When isomerization processes are carried out with un-sulfided catalysts, various side reactions, such as hydrogenolysis (hydrocracking), can occur, producing undesired C1-4 hydrocarbons. Such hydrogenolysis can be supressed by incorporating a small amount of sulfur-containing compounds into the feed, or by using other hydrocracking suppressants.
It would be advantageous to provide an efficient process for isomerizing the hydrocarbons in the distillate fuel range from Fischer-Tropsch syntheses that minimizes the amount of hydrogenolysis. The present invention provides such a process.
An integrated process for producing a hydrocarbon stream including C5-20 normal and iso-paraffins is disclosed. The process involves isolating a methane stream from a natural gas source, wherein the methane stream is treated to remove sulfur-containing impurities. A C5+ stream is also isolated from the natural gas source, wherein the C5+ stream includes sulfur-containing impurities. At least a portion of the methane stream into converted into syngas, and the syngas is subjected to a hydrocarbon synthesis process, for example, Fischer-Tropsch synthesis, to produce a product stream including C5-20 hydrocarbons, among other products. The C5-20 stream is then isolated, for example, by fractional distillation or solvent extraction.
At least a portion of the C5-20 stream from the syngas reaction is combined with at least a portion of the C5+ stream from the natural gas source. The combined streams are subjected to hydroprocessing conditions which involve hydrotreating and hydroisomerizing the hydrocarbons over an acidic catalyst. At least one of the catalyst components is a pre-sulfided catalyst, for example, a pre-sulfided Group VIII non-noble metal or tungsten catalyst.

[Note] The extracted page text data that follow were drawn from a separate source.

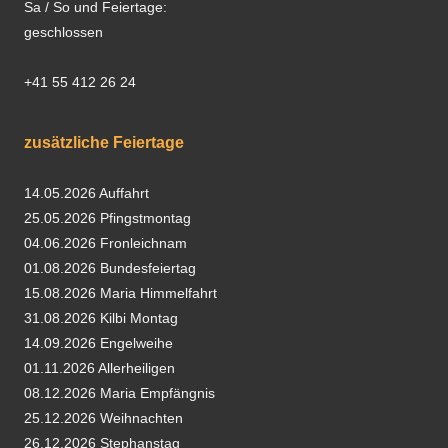
Sa / So und Feiertage:
geschlossen
+41 55 412 26 24
zusätzliche Feiertage
14.05.2026 Auffahrt
25.05.2026 Pfingstmontag
04.06.2026 Fronleichnam
01.08.2026 Bundesfeiertag
15.08.2026 Maria Himmelfahrt
31.08.2026 Kilbi Montag
14.09.2026 Engelweihe
01.11.2026 Allerheiligen
08.12.2026 Maria Empfängnis
25.12.2026 Weihnachten
26.12.2026 Stephanstag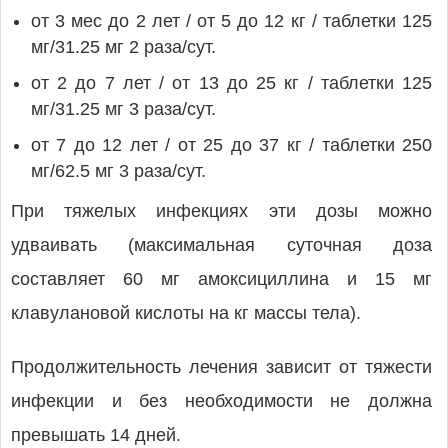
от 3 мес до 2 лет / от 5 до 12 кг / таблетки 125
мг/31.25 мг 2 раза/сут.
от 2 до 7 лет / от 13 до 25 кг / таблетки 125
мг/31.25 мг 3 раза/сут.
от 7 до 12 лет / от 25 до 37 кг / таблетки 250
мг/62.5 мг 3 раза/сут.
При тяжелых инфекциях эти дозы можно
удваивать (максимальная суточная доза
составляет 60 мг амоксициллина и 15 мг
клавулановой кислоты на кг массы тела).
Продолжительность лечения зависит от тяжести
инфекции и без необходимости не должна
превышать 14 дней.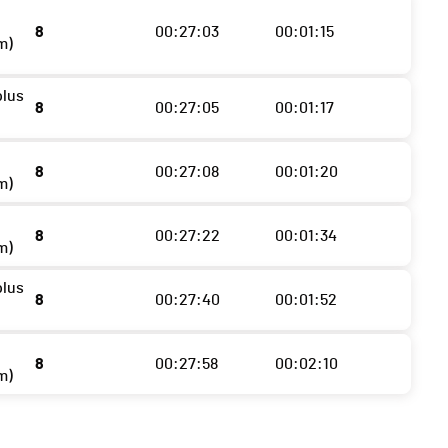
8
00:27:03
00:01:15
m)
plus
8
00:27:05
00:01:17
8
00:27:08
00:01:20
m)
8
00:27:22
00:01:34
m)
plus
8
00:27:40
00:01:52
8
00:27:58
00:02:10
m)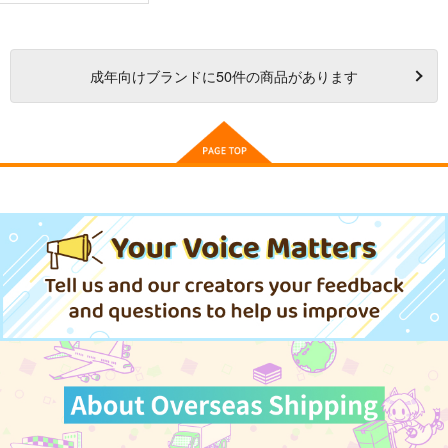
成年
向けブランドに
50
件の商品があります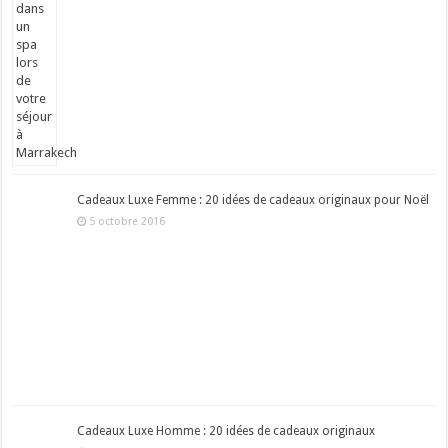
Cadeaux Luxe Femme : 20 idées de cadeaux originaux pour Noël
5 octobre 2016
Cadeaux Luxe Homme : 20 idées de cadeaux originaux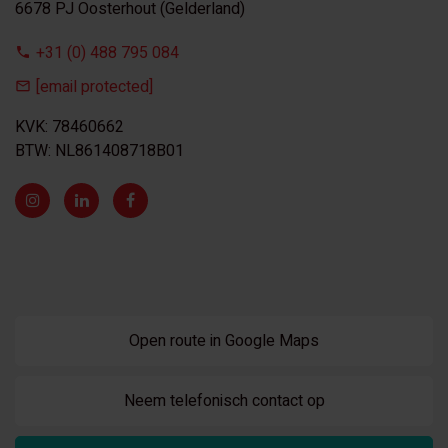
6678 PJ Oosterhout (Gelderland)
+31 (0) 488 795 084
[email protected]
KVK: 78460662
BTW: NL861408718B01
Open route in Google Maps
Neem telefonisch contact op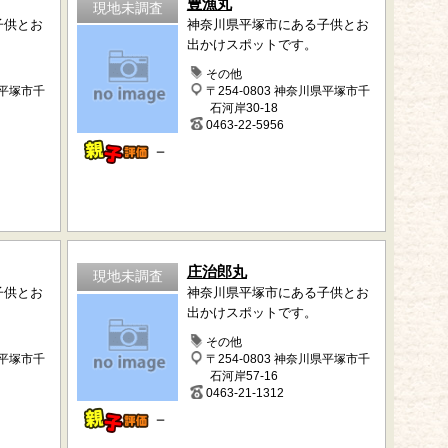
豊漁丸
現地未調査
子供とお
神奈川県平塚市にある子供とお
出かけスポットです。
その他
県平塚市千
〒254-0803 神奈川県平塚市千
石河岸30-18
0463-22-5956
－
庄治郎丸
現地未調査
子供とお
神奈川県平塚市にある子供とお
出かけスポットです。
その他
県平塚市千
〒254-0803 神奈川県平塚市千
石河岸57-16
0463-21-1312
－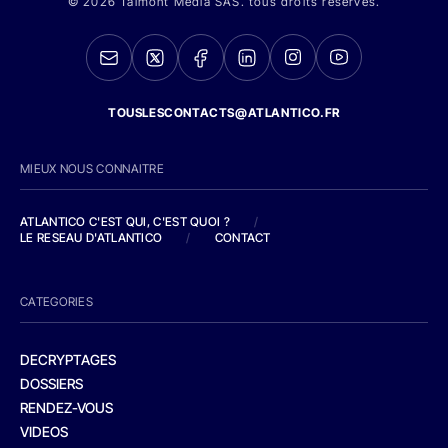
© 2026 Talmont Media SAS. tous droits réservés.
TOUSLESCONTACTS@ATLANTICO.FR
MIEUX NOUS CONNAITRE
ATLANTICO C'EST QUI, C'EST QUOI ?
/
LE RESEAU D'ATLANTICO
/
CONTACT
CATEGORIES
DECRYPTAGES
DOSSIERS
RENDEZ-VOUS
VIDEOS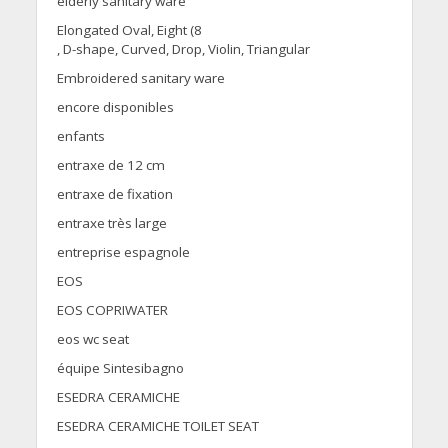
elderly sanitary ware
Elongated Oval, Eight (8
, D-shape, Curved, Drop, Violin, Triangular
Embroidered sanitary ware
encore disponibles
enfants
entraxe de 12 cm
entraxe de fixation
entraxe très large
entreprise espagnole
EOS
EOS COPRIWATER
eos wc seat
équipe Sintesibagno
ESEDRA CERAMICHE
ESEDRA CERAMICHE TOILET SEAT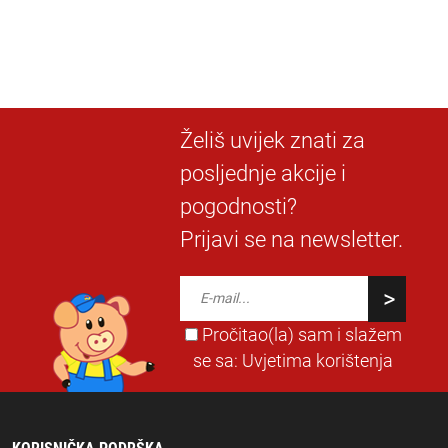
Želiš uvijek znati za
posljednje akcije i
pogodnosti?
Prijavi se na newsletter.
Pročitao(la) sam i slažem
se sa:
Uvjetima korištenja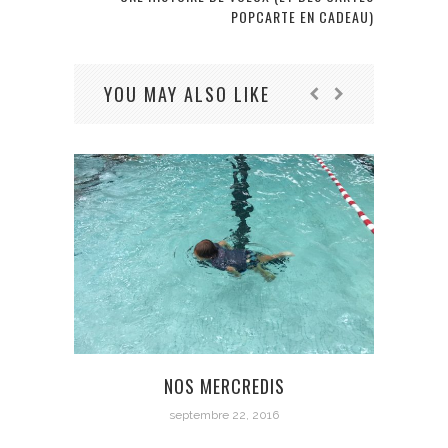
POPCARTE EN CADEAU)
YOU MAY ALSO LIKE
NOS MERCREDIS
septembre 22, 2016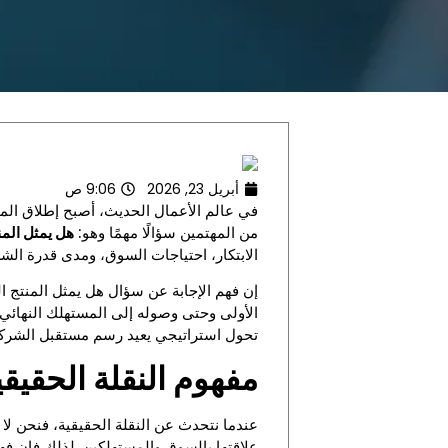
أبريل 23, 2026
9:06 ص
في عالم الأعمال الحديث، أصبح إطلاق المن
من المهتمين سؤالًا مهمًا وهو:
هل يمثل المن
الابتكار، احتياجات السوق، ومدى قدرة ال
إن فهم الإجابة عن سؤال هل يمثل المنتج ال
الأولى وحتى وصوله إلى المستهلك النهائي.
تحول استراتيجي يعيد رسم مستقبل الشركة
مفهوم النقلة الحقيق
عندما نتحدث عن النقلة الحقيقية، فنحن لا
علاقتها بالسوق والمستهلكين. لذلك فإن فه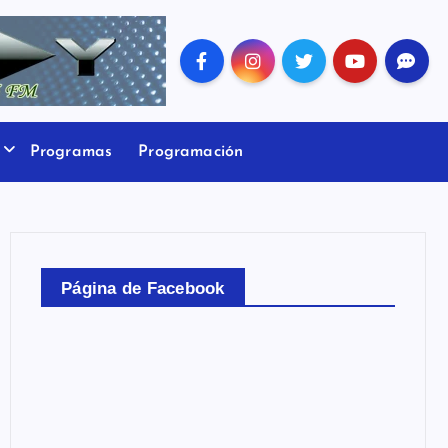
Programas
Programación
Página de Facebook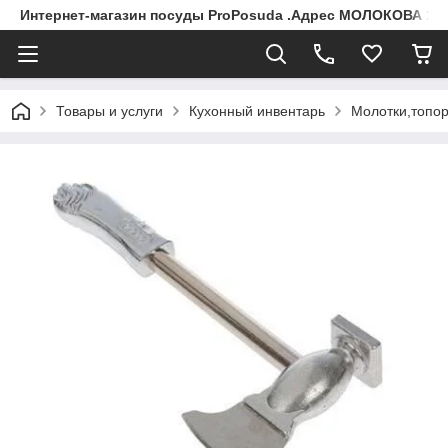
Интернет-магазин посуды ProPosuda .Адрес МОЛОКОВА 119
Товары и услуги
Кухонный инвентарь
Молотки,топор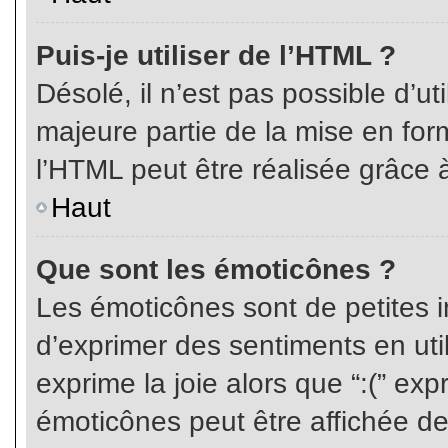
Puis-je utiliser de l’HTML ?
Désolé, il n’est pas possible d’ut
majeure partie de la mise en for
l’HTML peut être réalisée grâce à
Haut
Que sont les émoticônes ?
Les émoticônes sont de petites i
d’exprimer des sentiments en util
exprime la joie alors que “:(” exp
émoticônes peut être affichée de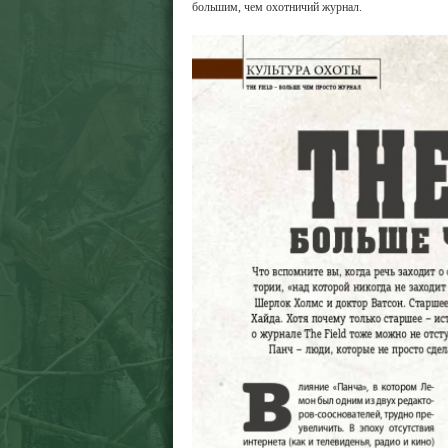
большим, чем охотничий журнал.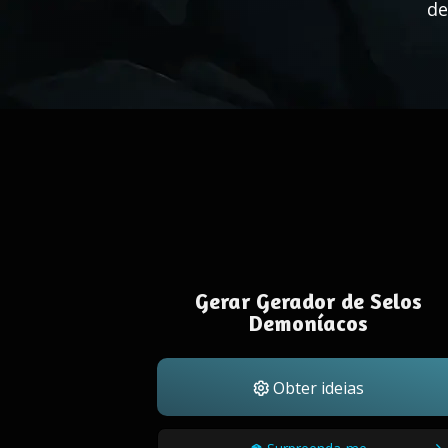
de
Gerar Gerador de Selos
Demoníacos
Obter ideias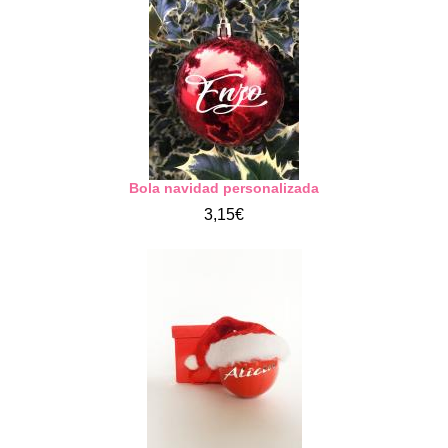
Bola navidad personalizada
3,15€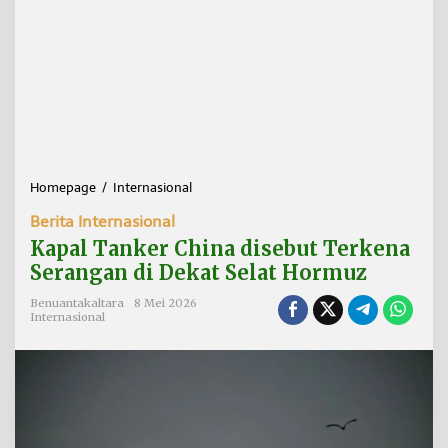
Homepage
/
Internasional
K
a
Berita Internasional
p
a
Kapal Tanker China disebut Terkena
l
Serangan di Dekat Selat Hormuz
T
a
Benuantakaltara
8 Mei 2026
n
Internasional
k
e
r
C
h
i
n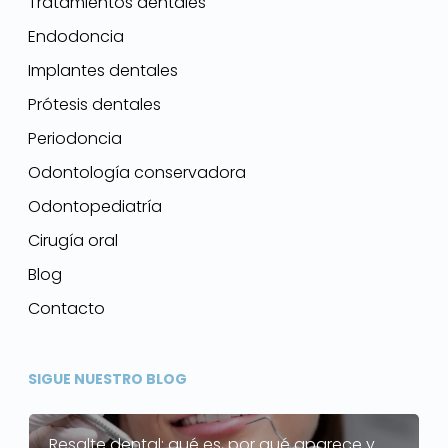
Tratamientos dentales
Endodoncia
Implantes dentales
Prótesis dentales
Periodoncia
Odontología conservadora
Odontopediatría
Cirugía oral
Blog
Contacto
SIGUE NUESTRO BLOG
Resalte dental: qué es, por qué aparece y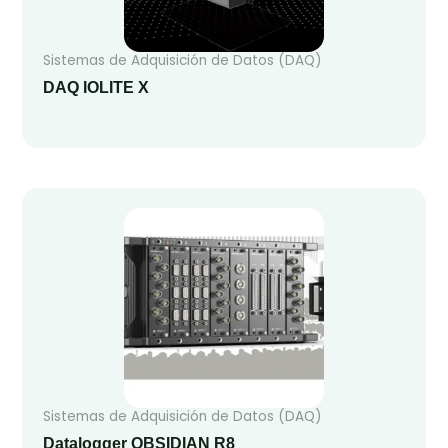
Sistemas de Adquisición de Datos (DAQ)
DAQ IOLITE X
Sistemas de Adquisición de Datos (DAQ)
Datalogger OBSIDIAN R8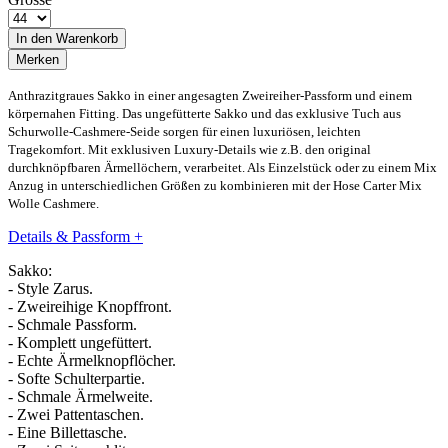
In den
Warenkorb
Merken
Anthrazitgraues Sakko in einer angesagten Zweireiher-Passform und einem
körpernahen Fitting. Das ungefütterte Sakko und das exklusive Tuch aus
Schurwolle-Cashmere-Seide sorgen für einen luxuriösen, leichten
Tragekomfort. Mit exklusiven Luxury-Details wie z.B. den original
durchknöpfbaren Ärmellöchern, verarbeitet. Als Einzelstück oder zu einem Mix
Anzug in unterschiedlichen Größen zu kombinieren mit der Hose Carter Mix
Wolle Cashmere.
Details & Passform
+
Sakko:
- Style Zarus.
- Zweireihige Knopffront.
- Schmale Passform.
- Komplett ungefüttert.
- Echte Ärmelknopflöcher.
- Softe Schulterpartie.
- Schmale Ärmelweite.
- Zwei Pattentaschen.
- Eine Billettasche.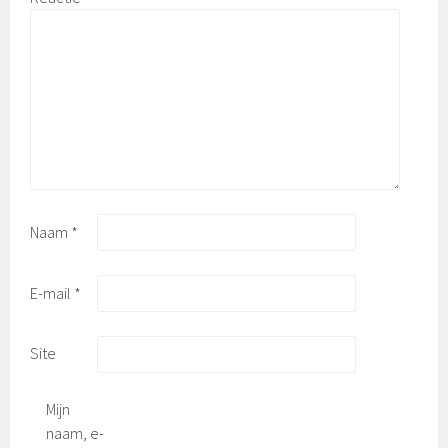
Naam
*
E-mail
*
Site
Mijn
naam, e-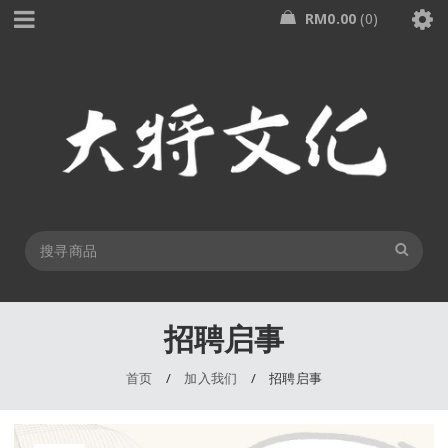
RM
0.00
0
招聘启事
首页
/
加入我们
/
招聘启事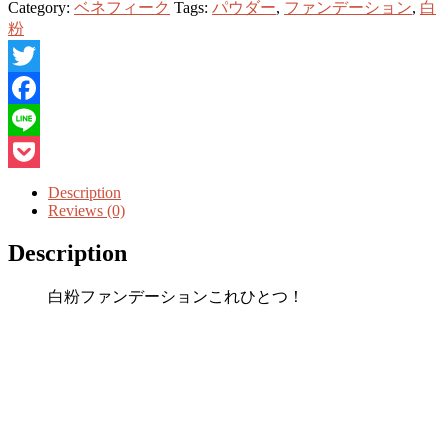
Category:
ベネフィーク
Tags:
パウダー
,
ファンデーション
,
白
粉
Twitter
Facebook
Line
Pocket
Description
Reviews (0)
Description
白粉ファンデーションこれひとつ！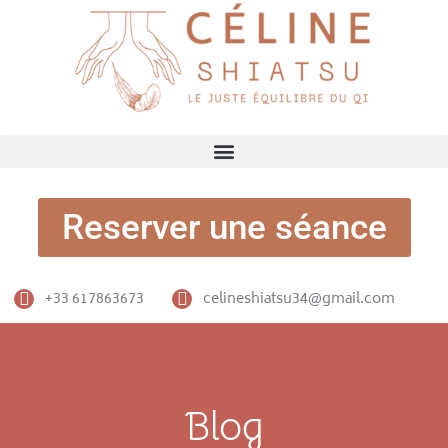
Reserver une séance
+33 617863673
celineshiatsu34@gmail.com
Blog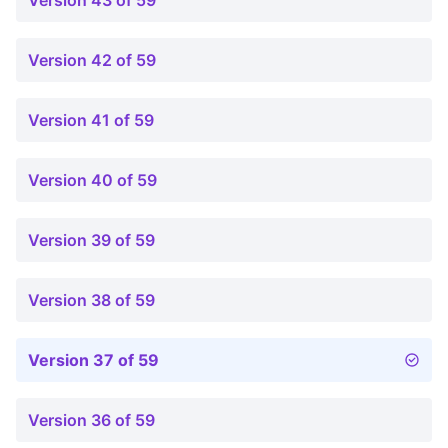
Version 43 of 59
Version 42 of 59
Version 41 of 59
Version 40 of 59
Version 39 of 59
Version 38 of 59
Version 37 of 59
Version 36 of 59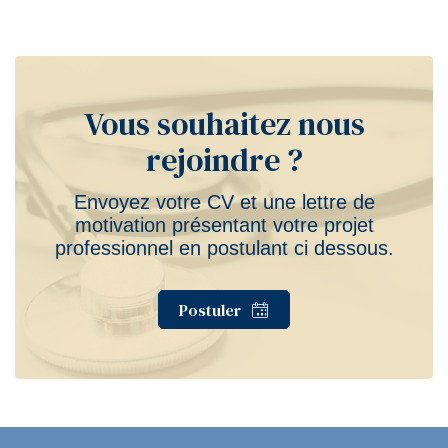
Vous souhaitez nous
rejoindre ?
Envoyez votre CV et une lettre de
motivation présentant votre projet
professionnel en postulant ci dessous.
Postuler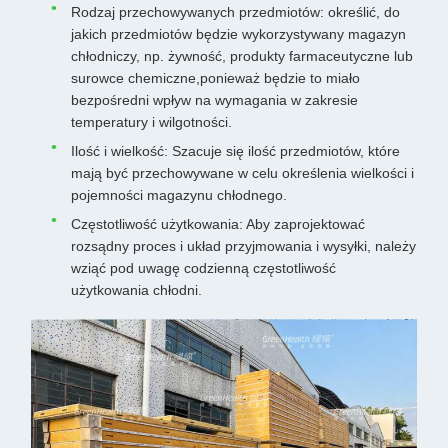
Rodzaj przechowywanych przedmiotów: określić, do
jakich przedmiotów będzie wykorzystywany magazyn
chłodniczy, np. żywność, produkty farmaceutyczne lub
surowce chemiczne,ponieważ będzie to miało
bezpośredni wpływ na wymagania w zakresie
temperatury i wilgotności.
Ilość i wielkość: Szacuje się ilość przedmiotów, które
mają być przechowywane w celu określenia wielkości i
pojemności magazynu chłodnego.
Częstotliwość użytkowania: Aby zaprojektować
rozsądny proces i układ przyjmowania i wysyłki, należy
wziąć pod uwagę codzienną częstotliwość
użytkowania chłodni.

The sulfur compounds present in the C5+ stream act as a hydrocracking suppressant, and minimize the amount of hydrocracking (hydrogenolysis) which would otherwise occur during the hydroprocessing reaction and form undesired C4-products. After the hydroprocessing step, any remaining sulfur compounds can be removed, for example, using adsorption, extractive Merox or other means well known to those of skill in the art.
The hydroprocessing catalysts can include cobalt and/or molybdenum in catalytically effective amounts. The acidic component can be a silica-alumina support, where the silica/alumina ratio (SAR) is less than 1 (wt./wt.). For pre-sulfided catalysts, the amount of sulfur is typically between about 0.1 and 10 wt %.
In one embodiment, Fischer-Tropsch wax products are also isolated, and are treated to provide a C5-20 product stream. This stream can also be hydroprocessed in combination with at least a portion of the C5+ stream from the natural gas and, optionally, in combination with at least a portion of the C5-20 product stream from the Fischer-Tropsch synthesis.
In another embodiment, at least a portion of the C2-4 products from the Fischer-Tropsch reaction are subjected to further processing steps, for example olefin oligomerization, to provide an additional C5-20 product stream. This product stream can also be hydroprocessed in combination with at least a portion of the C5+ stream from the natural gas, and, optionally, in combination with at least a portion of the C5-20 product stream from the Fischer-Tropsch synthesis and/or the product stream resulting from the processing of the Fischer-Tropsch wax.
The processes described herein significantly reduce hydrogenolysis, resulting in a significant increase in the overall yield of C5-20 hydrocarbons.